**JOB**
List every line in the rows below that contains the string "right", matching case exactly.

========

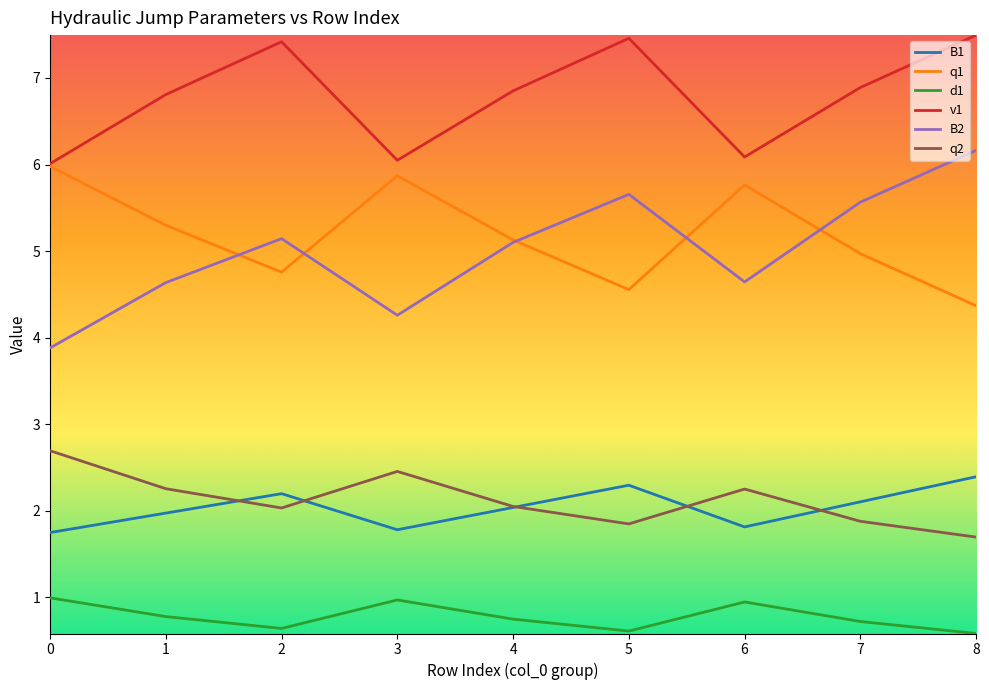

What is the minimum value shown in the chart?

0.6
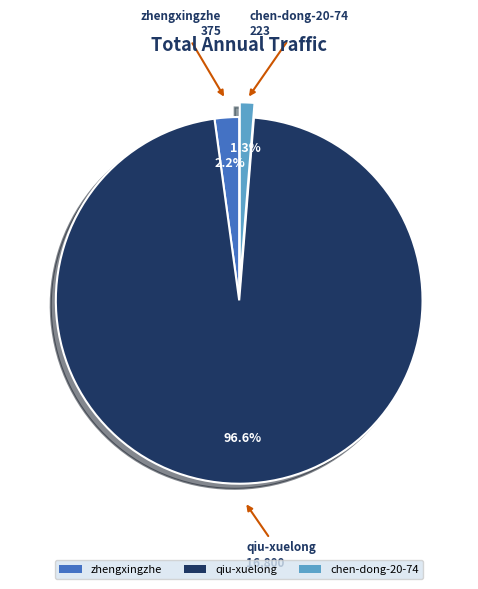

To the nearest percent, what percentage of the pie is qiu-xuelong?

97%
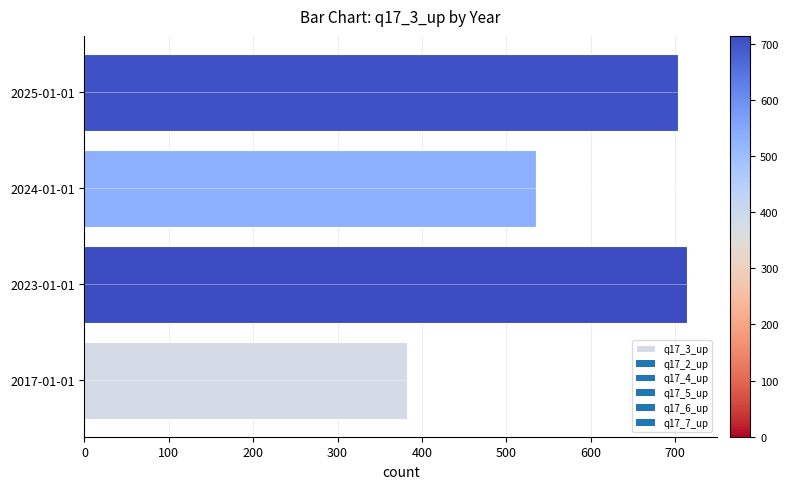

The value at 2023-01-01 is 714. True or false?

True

========

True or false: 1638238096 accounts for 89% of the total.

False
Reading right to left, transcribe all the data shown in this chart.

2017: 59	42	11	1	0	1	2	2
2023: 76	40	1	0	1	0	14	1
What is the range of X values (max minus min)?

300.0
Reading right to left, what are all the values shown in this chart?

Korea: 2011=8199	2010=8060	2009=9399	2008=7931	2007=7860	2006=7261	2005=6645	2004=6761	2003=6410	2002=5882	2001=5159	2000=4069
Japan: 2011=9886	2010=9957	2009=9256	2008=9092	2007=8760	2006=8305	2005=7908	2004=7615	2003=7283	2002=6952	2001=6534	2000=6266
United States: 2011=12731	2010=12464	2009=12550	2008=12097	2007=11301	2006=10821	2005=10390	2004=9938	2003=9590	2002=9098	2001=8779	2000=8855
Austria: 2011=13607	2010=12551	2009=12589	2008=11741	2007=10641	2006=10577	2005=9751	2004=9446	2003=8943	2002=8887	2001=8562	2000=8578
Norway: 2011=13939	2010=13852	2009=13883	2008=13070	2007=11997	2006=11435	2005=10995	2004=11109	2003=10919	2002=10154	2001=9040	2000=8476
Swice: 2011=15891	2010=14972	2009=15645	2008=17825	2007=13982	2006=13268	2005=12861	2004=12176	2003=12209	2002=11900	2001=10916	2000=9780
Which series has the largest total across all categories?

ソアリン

========

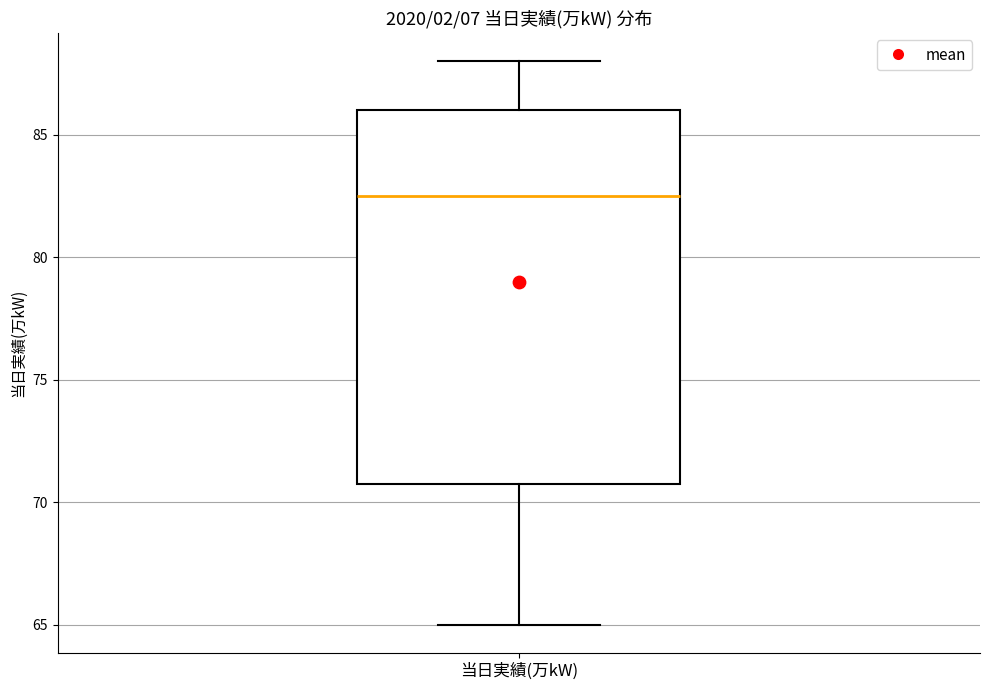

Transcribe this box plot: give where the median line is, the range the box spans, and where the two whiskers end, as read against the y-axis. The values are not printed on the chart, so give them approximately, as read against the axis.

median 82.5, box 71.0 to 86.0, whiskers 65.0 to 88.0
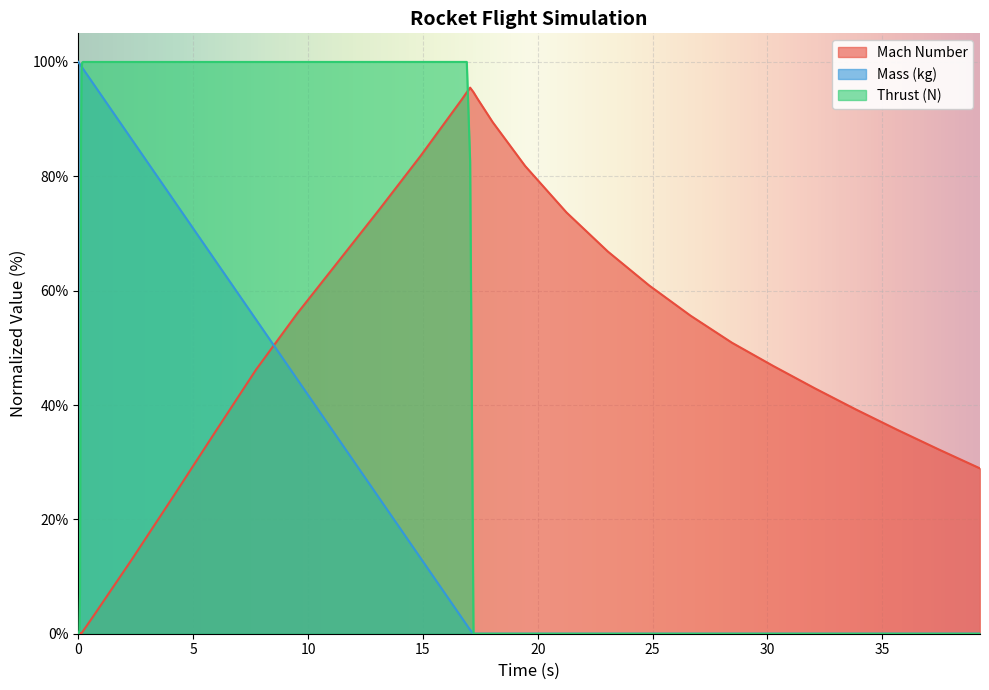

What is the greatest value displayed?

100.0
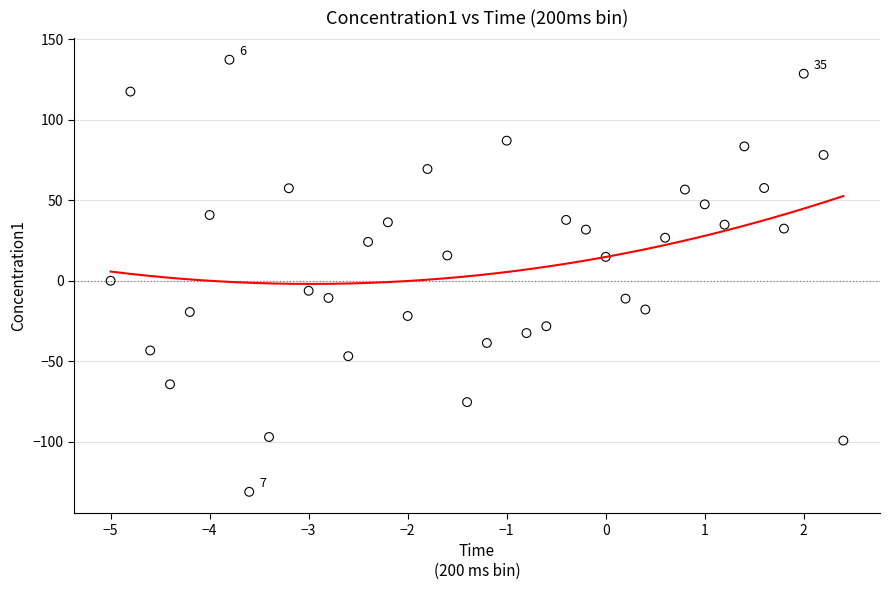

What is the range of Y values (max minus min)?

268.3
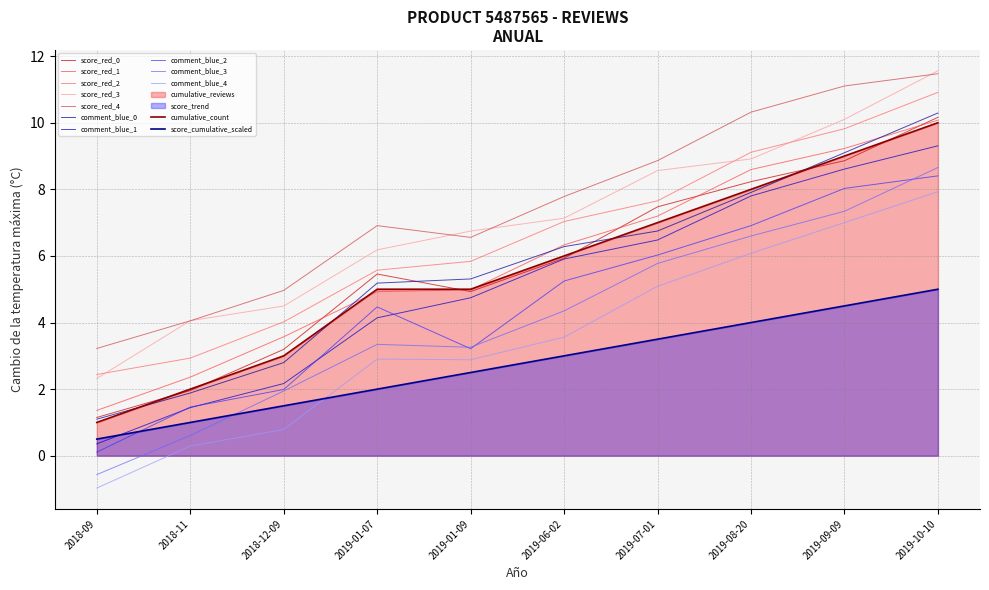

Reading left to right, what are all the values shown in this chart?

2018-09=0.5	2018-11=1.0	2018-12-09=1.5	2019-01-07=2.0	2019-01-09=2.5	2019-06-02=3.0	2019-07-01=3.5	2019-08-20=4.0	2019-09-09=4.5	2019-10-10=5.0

========

**RESULT OF THIS TASK**
Reading right to left, transcribe all the data shown in this chart.
Reading right to left, what are all the values shown in this chart?
Reading left to right, what are all the values shown in this chart?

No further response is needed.